RAW DATA: Begin

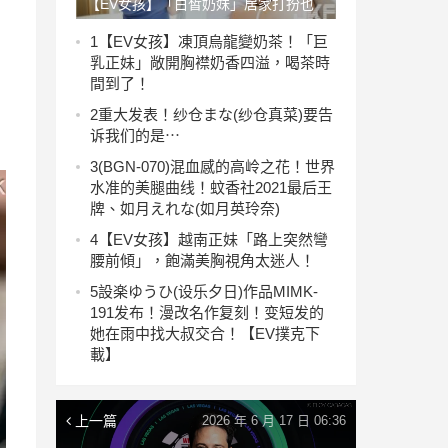
【EV女孩】「白皙奶妹」居家打扮也
好狂，小背心擋不住肉彈溢出，解開褲
1
【EV女孩】凍頂烏龍變奶茶！「巨
乳正妹」敞開胸襟奶香四溢，喝茶時
褲真的猛～
間到了！
2
重大发表！纱仓まな(纱仓真菜)要告
诉我们的是⋯
3
(BGN-070)混血感的高岭之花！世界
水准的美腿曲线！蚊香社2021最后王
牌、如月えれな(如月英玲奈)
4
【EV女孩】越南正妹「路上突然彎
腰前傾」，飽滿美胸視角太迷人！
5
設楽ゆうひ(设乐夕日)作品MIMK-
191发布！漫改名作复刻！变短发的
她在雨中找大叔交合！【EV撲克下
載】
上一篇
2026 年 6 月 17 日 06:36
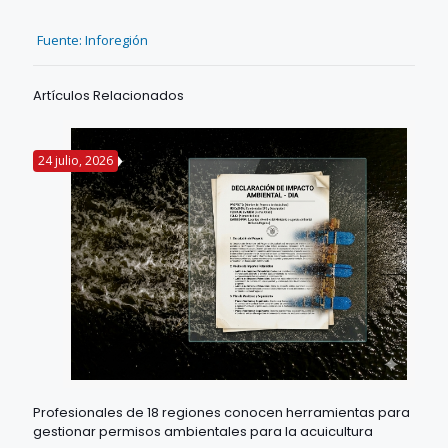
Fuente: Inforegión
Artículos Relacionados
24 julio, 2026
Profesionales de 18 regiones conocen herramientas para
gestionar permisos ambientales para la acuicultura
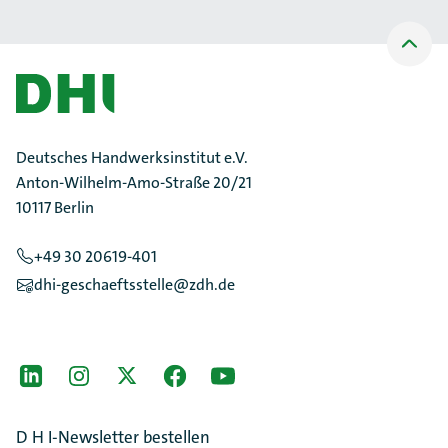
Nach
oben
Scrollen
Deutsches Handwerksinstitut e.V.
Anton-Wilhelm-Amo-Straße 20/21
10117 Berlin
+49 30 20619-401
dhi-geschaeftsstelle@zdh.de
[Der ZDH in den Sozialen Netzwerken]
LinkedIn
instagram
Twitter
Facebook
Youtube
D H I-Newsletter bestellen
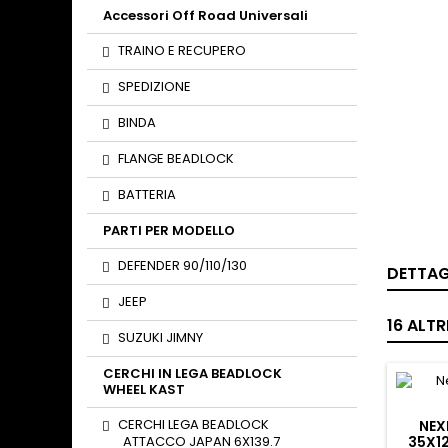
Accessori Off Road Universali
TRAINO E RECUPERO
SPEDIZIONE
BINDA
FLANGE BEADLOCK
BATTERIA
PARTI PER MODELLO
DEFENDER 90/110/130
DETTAG
JEEP
16 ALT
SUZUKI JIMNY
CERCHI IN LEGA BEADLOCK
WHEEL KAST
CERCHI LEGA BEADLOCK
NEX
ATTACCO JAPAN 6X139.7
35X12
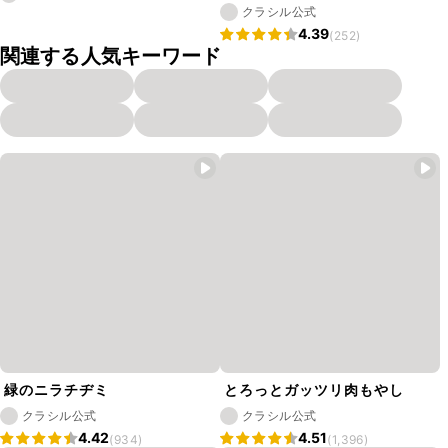
クラシル公式
4.39
(252)
関連する人気キーワード
緑のニラチヂミ
とろっとガッツリ肉もやし
クラシル公式
クラシル公式
4.42
4.51
(934)
(1,396)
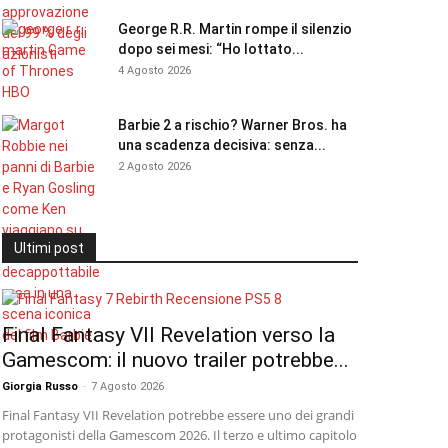
George R.R. Martin rompe il silenzio
dopo sei mesi: “Ho lottato...
4 Agosto 2026
Barbie 2 a rischio? Warner Bros. ha
una scadenza decisiva: senza...
2 Agosto 2026
Ultimi post
Final Fantasy VII Revelation verso la
Gamescom: il nuovo trailer potrebbe...
Giorgia Russo
-
7 Agosto 2026
Final Fantasy VII Revelation potrebbe essere uno dei grandi
protagonisti della Gamescom 2026. Il terzo e ultimo capitolo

RAW DATA: End

- WHAT YOU NEED TO DO
Scan the entries above for the string "para" and copy each line containing it.

- OUTPUT
Profesionales de 18 regiones conocen herramientas para
gestionar permisos ambientales para la acuicultura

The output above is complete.